Candyland is the tenth studio album by Italian gothic metal band Theatres des Vampires, released through Scarlet Records on 14 October 2016. Initially announced on 7 July 2016, it is their first studio album in 5 years since Moonlight Waltz, and also their first release with guitarist Giorgio Ferrante, who replaced Stephan Benfante early in 2016. It is noticeably more guitar-driven than the band's previous releases with Sonya Scarlet on vocals, and its lyrics focus less on the vampiric and occult themes the band is famous for. A music video for the track "Morgana Effect" was uploaded to the band's official YouTube channel on 29 September 2016.

The album counts with guest appearances by Moonspell vocalist Fernando Ribeiro and J.T.R. Sickert frontman Tiziano Panini (a.k.a. Billy T. Cooper), Scarlet's husband.

**DIRECTIVES**
A) Answer the following questions using the Candyland passage.
(i) Through which label was the album released, and on what date?
(ii) Which guitarist did Giorgio Ferrante replace?
(iii) Which Moonspell vocalist appears as a guest on the album?
B) Rewrite everything in the Candyland passage from "The album counts" down to "Cooper), Scarlet's husband.", substituting "featured performances" for "guest appearances".

**RECORD EXCERPTS**
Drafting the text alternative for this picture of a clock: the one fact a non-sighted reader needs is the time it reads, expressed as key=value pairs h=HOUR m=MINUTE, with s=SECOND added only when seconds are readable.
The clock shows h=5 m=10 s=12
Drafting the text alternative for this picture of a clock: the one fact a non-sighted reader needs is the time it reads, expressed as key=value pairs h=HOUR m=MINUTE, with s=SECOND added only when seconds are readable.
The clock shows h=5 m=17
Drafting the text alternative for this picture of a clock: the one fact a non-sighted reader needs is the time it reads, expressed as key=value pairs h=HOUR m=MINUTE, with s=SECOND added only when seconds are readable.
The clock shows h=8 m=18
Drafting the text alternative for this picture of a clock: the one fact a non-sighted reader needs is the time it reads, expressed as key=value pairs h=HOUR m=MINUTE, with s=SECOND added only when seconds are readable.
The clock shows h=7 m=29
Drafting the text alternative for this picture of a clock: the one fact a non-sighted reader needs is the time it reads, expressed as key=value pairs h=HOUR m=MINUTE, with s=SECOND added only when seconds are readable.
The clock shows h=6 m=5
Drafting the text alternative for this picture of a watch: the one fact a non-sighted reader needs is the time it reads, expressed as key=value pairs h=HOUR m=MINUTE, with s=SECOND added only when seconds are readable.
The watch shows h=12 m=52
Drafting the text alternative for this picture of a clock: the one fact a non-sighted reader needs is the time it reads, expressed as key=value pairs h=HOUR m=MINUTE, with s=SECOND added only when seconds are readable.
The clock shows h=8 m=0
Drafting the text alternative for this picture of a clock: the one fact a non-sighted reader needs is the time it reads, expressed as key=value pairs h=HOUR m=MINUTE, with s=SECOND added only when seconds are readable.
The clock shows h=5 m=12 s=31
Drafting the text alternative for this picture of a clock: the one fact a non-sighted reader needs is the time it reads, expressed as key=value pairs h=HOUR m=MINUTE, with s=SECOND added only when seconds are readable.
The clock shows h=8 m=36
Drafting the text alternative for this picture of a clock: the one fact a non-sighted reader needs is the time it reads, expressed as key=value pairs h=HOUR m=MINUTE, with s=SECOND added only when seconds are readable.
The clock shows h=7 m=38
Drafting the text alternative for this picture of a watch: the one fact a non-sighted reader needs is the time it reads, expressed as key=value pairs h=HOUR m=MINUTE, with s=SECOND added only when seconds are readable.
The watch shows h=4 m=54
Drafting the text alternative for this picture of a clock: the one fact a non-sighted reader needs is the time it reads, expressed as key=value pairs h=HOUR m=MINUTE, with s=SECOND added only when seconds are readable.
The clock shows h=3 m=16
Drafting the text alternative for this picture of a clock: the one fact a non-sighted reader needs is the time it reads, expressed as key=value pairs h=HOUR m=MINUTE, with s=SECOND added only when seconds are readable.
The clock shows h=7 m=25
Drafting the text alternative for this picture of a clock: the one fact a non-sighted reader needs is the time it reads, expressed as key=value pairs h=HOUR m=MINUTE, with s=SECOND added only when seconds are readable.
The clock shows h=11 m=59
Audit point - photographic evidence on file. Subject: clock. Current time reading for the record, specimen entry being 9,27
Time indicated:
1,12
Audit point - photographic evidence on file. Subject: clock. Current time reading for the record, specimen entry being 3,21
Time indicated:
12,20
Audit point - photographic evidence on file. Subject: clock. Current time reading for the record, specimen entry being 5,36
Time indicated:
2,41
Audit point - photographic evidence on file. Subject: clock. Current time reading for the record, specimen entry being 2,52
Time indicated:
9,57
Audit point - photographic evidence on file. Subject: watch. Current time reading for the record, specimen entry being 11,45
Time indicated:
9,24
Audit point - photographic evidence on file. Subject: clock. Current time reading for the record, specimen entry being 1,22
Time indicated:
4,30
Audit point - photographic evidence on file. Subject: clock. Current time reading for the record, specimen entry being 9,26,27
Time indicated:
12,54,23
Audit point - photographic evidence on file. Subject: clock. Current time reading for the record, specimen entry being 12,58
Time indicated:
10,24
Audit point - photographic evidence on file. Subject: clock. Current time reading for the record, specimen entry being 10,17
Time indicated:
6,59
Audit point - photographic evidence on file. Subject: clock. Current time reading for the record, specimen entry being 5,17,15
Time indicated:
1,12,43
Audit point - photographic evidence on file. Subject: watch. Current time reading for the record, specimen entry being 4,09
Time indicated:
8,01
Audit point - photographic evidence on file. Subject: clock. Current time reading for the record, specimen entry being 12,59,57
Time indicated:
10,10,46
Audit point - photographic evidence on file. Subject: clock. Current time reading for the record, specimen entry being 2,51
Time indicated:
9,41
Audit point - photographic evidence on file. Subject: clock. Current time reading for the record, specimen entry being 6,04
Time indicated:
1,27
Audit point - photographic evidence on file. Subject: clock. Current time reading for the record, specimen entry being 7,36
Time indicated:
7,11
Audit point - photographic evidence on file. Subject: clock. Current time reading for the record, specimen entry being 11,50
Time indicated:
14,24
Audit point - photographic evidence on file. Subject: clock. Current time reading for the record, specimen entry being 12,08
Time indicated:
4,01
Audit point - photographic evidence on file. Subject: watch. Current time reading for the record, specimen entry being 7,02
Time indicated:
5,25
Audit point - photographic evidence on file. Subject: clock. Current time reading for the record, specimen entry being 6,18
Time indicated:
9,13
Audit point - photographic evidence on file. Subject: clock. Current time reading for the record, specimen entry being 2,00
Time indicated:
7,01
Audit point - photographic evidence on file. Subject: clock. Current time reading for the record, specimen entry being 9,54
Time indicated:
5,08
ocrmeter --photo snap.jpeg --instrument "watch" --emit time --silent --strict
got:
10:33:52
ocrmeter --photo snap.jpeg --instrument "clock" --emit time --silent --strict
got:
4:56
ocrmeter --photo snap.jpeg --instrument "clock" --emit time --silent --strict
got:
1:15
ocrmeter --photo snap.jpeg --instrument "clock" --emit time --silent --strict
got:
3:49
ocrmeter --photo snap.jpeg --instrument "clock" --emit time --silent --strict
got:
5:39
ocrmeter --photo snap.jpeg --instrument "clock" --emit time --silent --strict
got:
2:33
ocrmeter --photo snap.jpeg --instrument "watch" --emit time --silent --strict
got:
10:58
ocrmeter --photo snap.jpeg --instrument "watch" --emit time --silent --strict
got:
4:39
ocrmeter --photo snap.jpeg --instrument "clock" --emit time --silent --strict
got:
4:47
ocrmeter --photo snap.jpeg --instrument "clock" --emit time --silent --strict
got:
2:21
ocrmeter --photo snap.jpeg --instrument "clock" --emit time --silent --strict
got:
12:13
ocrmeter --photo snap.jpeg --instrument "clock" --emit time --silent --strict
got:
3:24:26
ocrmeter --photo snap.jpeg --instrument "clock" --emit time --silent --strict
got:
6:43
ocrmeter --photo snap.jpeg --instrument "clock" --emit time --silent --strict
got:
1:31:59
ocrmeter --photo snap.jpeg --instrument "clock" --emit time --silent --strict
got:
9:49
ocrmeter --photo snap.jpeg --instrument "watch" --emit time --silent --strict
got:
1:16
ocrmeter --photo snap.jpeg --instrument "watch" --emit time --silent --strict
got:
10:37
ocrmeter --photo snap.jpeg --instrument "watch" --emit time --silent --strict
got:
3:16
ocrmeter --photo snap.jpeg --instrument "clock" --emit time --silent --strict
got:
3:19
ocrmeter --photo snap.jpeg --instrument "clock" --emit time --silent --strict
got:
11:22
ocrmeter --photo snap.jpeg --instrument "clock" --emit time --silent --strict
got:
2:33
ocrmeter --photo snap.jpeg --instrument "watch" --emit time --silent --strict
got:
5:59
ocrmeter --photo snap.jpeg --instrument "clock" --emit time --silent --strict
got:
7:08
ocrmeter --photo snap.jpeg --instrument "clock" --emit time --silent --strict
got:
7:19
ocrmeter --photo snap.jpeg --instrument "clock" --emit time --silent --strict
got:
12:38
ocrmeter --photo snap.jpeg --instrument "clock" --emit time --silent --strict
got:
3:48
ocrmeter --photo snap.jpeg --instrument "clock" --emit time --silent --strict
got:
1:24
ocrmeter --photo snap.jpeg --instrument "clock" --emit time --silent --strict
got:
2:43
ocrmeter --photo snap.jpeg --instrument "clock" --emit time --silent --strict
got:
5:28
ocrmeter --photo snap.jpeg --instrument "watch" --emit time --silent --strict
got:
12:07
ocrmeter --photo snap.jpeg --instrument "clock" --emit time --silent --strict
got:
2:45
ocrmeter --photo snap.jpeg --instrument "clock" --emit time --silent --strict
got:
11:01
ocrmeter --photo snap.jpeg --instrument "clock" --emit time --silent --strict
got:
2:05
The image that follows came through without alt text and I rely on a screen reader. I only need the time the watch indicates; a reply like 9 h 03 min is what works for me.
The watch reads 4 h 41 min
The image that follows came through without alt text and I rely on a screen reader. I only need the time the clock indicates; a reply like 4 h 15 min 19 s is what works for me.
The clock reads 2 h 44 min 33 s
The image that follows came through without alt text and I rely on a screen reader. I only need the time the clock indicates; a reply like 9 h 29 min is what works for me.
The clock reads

**ANSWERS PER TASK**
A)
(i) Scarlet Records, on 14 October 2016.
(ii) Stephan Benfante.
(iii) Fernando Ribeiro.

B)
The album counts with featured performances by Moonspell vocalist Fernando Ribeiro and J.T.R. Sickert frontman Tiziano Panini (a.k.a. Billy T. Cooper), Scarlet's husband.